5〜3μmであり、分散性が良好である。また、空隙率
は40%程度であり、非常に多孔質である。Now, the method for producing the fluorescent microbeads will be described in more detail. First, porous polymer beads are prepared. This fabrication is performed according to the method already proposed by the present inventors (Japanese Patent Laid-Open No. 5-4370).

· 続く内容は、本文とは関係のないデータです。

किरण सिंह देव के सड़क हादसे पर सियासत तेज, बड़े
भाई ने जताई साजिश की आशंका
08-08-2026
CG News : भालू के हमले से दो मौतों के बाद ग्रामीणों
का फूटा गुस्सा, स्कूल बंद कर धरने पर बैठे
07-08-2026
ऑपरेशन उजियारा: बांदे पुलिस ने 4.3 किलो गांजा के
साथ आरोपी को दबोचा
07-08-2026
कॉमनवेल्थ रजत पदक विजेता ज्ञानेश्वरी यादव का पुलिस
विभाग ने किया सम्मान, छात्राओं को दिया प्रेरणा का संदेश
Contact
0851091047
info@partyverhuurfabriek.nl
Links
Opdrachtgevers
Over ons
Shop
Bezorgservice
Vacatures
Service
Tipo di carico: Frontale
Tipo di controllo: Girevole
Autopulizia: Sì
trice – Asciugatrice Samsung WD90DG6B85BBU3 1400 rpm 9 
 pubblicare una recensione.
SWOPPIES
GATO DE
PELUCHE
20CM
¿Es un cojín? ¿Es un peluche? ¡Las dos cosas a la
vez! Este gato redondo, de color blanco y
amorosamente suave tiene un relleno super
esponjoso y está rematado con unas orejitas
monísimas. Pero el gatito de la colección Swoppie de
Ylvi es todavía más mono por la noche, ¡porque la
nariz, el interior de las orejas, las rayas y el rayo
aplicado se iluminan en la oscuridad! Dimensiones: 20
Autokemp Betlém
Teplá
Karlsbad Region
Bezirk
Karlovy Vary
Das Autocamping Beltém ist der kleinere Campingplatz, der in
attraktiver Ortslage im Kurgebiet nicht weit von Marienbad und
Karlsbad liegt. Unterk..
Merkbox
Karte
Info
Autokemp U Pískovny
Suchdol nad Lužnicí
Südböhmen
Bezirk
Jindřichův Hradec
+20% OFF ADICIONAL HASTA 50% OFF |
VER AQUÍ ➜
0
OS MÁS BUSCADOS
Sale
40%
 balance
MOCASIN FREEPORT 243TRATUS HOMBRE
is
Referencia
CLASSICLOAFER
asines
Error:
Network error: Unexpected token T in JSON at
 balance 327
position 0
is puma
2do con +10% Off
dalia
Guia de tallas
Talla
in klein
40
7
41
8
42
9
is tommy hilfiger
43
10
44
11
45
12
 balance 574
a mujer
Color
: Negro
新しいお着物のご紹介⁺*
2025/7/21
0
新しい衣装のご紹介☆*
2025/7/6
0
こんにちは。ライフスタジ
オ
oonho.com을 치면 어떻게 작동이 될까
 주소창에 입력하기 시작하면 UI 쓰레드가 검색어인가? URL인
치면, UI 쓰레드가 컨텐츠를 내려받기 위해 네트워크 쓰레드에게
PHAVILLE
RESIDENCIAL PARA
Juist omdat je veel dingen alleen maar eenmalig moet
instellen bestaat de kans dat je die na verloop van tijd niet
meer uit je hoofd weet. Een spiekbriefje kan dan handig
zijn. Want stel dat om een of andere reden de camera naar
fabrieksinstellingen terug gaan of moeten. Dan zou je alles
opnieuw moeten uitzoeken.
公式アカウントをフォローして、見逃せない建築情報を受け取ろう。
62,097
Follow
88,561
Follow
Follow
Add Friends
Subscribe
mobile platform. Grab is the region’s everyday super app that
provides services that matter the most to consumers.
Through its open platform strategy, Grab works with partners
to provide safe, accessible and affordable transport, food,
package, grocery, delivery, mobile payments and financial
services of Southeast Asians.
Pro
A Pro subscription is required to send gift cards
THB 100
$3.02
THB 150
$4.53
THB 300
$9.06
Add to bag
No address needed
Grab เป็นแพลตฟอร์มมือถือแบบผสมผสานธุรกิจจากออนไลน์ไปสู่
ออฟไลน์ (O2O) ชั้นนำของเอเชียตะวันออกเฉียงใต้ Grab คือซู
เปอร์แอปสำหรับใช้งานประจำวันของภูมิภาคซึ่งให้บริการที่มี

No. 6, JP-A-5-43707, etc.). That is, a polymer containing glycidyl methacrylate as a main component and 2-hydroxyethyl methacrylate as a subcomponent is cross-linked and polymerized to produce porous polymer beads. The porous polymer beads have a particle size of 0.
It is 5 to 3 μm, and the dispersibility is good. Further, the porosity is about 40%, and it is very porous.
【0012】次いで、この多孔質ポリマービーズをアミ
ノ化する。アミノ化率は、従来のポリマービーズが0.
1meq/g程度であるのに対し、本発明の多孔質ポリ
マービーズは0.8meq/g以上であり非常に大き
い。Next, the porous polymer beads are aminated. The amination ratio of conventional polymer beads is 0.
While it is about 1 meq / g, the porous polymer beads of the present invention have an extremely large value of 0.8 meq / g or more.
【0013】次いで、このアミノ化された多孔質ポリマ
ービーズを蛍光溶液に含浸する。ここでは、従来のポリ
マービーズの替わりに多孔質ポリマービーズを用いてい
るので、ビーズ内部まで染色され、かつ脱色され難い。
前記蛍光溶液は、蛍光色素を有機溶媒に溶解したもので
ある。蛍光色素は、He−Neレーザ(波長633n
m)やArレーザ(波長514nm,488nm)等の
レーザ光源とのマッチング、励起波長と蛍光波長の波長
差の大きさ等を考慮し選択する。表1に使用可能な蛍光
色素を示す。Next, the aminated porous polymer beads are impregnated with a fluorescent solution. Here, since porous polymer beads are used instead of conventional polymer beads, it is difficult to stain and decolor the inside of the beads.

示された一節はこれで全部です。